En dix ans, ces recettes auront reculé de 4,2 points de PIB. Le manque à gagner est estimé à plus de 80 milliards d’euros, alors que l’on attend toujours – impatiemment, d’ailleurs – les bénéfices de cette politique.

Aujourd’hui, malheureusement, l’heure est non plus au constat, mais plutôt au combat. La lutte contre les déficits nous est instamment demandée par la Cour des comptes, mais aussi, bien entendu, par nos partenaires européens et par le FMI.

Dans cette perspective, nous devrons agir à la fois sur les plans structurel et conjoncturel.

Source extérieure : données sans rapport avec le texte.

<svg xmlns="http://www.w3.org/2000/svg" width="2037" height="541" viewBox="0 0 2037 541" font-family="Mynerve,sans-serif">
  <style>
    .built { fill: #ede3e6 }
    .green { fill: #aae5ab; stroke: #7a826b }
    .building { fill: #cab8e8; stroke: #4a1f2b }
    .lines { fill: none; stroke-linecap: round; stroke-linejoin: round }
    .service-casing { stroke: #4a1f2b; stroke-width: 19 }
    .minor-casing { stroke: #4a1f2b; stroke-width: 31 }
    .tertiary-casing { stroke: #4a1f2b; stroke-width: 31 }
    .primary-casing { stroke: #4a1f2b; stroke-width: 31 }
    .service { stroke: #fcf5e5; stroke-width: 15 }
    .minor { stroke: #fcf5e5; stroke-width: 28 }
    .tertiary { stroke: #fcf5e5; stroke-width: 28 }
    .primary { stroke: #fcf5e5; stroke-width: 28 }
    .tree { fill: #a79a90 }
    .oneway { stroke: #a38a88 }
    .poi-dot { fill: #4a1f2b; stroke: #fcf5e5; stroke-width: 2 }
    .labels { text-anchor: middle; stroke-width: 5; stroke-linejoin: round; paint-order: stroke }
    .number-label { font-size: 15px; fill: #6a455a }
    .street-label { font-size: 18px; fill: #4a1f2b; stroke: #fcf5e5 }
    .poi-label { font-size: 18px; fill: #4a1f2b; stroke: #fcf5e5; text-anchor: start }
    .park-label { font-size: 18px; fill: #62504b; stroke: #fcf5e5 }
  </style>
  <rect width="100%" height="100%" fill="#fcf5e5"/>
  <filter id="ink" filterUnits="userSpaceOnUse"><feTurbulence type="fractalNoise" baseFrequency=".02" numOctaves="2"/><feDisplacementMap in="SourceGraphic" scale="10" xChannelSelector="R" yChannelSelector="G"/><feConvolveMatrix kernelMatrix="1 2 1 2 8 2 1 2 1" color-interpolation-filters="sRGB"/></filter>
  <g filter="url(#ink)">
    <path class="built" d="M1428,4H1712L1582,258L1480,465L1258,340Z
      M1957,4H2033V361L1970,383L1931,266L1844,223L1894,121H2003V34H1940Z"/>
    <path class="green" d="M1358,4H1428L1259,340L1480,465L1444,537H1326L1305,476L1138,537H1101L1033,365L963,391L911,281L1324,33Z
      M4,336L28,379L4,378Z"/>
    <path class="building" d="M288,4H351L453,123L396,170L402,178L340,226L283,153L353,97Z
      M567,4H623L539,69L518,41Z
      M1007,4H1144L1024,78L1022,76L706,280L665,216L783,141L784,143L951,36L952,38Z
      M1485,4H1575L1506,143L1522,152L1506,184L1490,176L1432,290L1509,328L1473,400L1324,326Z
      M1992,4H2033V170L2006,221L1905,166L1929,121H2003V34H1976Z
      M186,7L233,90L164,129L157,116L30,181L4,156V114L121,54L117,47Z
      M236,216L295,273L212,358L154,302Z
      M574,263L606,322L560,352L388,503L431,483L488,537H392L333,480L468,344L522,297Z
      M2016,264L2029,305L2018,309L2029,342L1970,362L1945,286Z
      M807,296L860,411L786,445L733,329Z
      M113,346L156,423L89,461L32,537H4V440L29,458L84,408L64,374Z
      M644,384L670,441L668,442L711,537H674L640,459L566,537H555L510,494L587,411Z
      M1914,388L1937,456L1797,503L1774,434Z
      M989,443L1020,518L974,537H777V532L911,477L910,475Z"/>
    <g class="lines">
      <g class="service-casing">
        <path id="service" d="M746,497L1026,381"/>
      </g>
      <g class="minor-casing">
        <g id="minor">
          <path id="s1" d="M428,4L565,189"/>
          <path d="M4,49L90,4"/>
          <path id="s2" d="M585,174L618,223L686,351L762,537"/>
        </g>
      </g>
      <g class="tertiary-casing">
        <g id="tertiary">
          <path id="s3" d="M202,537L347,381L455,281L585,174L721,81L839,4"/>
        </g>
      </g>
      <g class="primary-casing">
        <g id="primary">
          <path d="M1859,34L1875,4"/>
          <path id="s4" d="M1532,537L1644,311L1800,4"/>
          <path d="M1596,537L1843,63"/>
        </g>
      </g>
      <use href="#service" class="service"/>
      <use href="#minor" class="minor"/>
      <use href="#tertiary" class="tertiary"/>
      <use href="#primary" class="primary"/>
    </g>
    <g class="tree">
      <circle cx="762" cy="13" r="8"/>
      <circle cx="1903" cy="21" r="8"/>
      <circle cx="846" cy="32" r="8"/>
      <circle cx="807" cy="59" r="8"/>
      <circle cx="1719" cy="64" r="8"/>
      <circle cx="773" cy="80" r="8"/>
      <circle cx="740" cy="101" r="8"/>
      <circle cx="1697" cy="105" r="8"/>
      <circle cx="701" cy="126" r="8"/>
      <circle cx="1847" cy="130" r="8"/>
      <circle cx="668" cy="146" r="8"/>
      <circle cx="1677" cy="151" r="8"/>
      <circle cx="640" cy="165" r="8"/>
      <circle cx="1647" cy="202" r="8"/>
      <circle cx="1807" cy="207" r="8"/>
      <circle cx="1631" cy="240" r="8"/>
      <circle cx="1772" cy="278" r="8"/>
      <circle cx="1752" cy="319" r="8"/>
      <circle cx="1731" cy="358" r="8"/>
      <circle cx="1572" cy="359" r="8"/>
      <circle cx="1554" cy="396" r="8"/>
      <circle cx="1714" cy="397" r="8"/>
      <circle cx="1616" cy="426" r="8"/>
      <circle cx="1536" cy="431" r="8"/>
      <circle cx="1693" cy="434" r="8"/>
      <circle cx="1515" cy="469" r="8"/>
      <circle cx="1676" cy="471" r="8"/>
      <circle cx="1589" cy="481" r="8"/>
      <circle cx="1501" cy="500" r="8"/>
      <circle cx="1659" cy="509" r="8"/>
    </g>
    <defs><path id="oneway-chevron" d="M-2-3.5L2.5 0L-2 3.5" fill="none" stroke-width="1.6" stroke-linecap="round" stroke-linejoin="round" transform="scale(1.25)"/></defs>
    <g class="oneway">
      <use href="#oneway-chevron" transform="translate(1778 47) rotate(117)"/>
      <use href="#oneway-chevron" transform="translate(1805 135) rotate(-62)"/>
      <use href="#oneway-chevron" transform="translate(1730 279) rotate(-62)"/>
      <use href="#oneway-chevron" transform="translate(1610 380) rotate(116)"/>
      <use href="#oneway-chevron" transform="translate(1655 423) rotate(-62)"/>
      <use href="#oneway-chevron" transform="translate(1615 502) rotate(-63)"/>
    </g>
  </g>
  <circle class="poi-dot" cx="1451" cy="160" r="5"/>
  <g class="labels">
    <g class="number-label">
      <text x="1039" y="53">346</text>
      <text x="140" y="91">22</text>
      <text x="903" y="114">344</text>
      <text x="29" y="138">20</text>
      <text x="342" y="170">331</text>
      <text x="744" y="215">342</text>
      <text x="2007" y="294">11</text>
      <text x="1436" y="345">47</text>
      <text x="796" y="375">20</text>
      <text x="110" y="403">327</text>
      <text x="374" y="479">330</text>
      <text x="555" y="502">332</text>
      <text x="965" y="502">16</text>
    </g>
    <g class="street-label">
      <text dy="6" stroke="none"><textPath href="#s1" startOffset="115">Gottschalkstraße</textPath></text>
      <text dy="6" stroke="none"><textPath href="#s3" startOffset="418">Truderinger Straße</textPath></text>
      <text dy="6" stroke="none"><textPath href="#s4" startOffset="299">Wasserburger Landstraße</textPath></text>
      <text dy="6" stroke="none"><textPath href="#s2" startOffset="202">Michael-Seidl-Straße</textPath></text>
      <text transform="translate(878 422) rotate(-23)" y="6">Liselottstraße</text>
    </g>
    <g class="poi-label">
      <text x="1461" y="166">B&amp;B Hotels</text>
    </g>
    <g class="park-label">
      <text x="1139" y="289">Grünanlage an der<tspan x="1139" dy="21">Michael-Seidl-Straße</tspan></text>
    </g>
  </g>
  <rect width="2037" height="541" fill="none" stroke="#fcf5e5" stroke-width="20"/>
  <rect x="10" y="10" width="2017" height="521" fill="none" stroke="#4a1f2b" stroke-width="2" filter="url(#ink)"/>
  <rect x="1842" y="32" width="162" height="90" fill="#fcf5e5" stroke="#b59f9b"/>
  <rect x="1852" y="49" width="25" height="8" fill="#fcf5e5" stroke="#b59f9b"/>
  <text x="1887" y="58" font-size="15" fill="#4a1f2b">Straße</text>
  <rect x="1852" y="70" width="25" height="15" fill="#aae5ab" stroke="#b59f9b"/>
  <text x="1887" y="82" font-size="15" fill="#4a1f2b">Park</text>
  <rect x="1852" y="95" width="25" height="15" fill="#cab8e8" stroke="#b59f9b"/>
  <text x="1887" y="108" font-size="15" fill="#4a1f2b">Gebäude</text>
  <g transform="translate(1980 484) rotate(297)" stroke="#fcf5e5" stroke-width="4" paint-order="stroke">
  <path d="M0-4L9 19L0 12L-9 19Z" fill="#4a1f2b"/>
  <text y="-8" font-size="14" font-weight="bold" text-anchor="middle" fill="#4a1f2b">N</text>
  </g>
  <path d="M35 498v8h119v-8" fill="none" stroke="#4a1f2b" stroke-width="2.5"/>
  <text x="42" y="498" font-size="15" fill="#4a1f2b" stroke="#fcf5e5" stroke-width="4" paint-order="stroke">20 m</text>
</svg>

C’est la figure imposée de la « ri-lance » – ce joli mot de votre invention, madame la ministre –, un exercice périlleux qui consiste, si j’ai bien compris, à appuyer à la fois sur l’accélérateur et sur le frein, au risque de déraper et de faire une embardée… (Sourires.) Je pense que l’expert en la matière serait Sébastien Loeb ! Même si je ne doute pas de vos qualités, l’exercice me semble difficile.

Il est en effet important de réduire et de supprimer les déficits structurels, estimés à plus de 5 % du PIB. Pour autant, peser sur la dépense ne nous exonérera pas de rechercher des recettes supplémentaires, avec, cette fois-ci, le double souci de l’équité et de l’efficacité économique.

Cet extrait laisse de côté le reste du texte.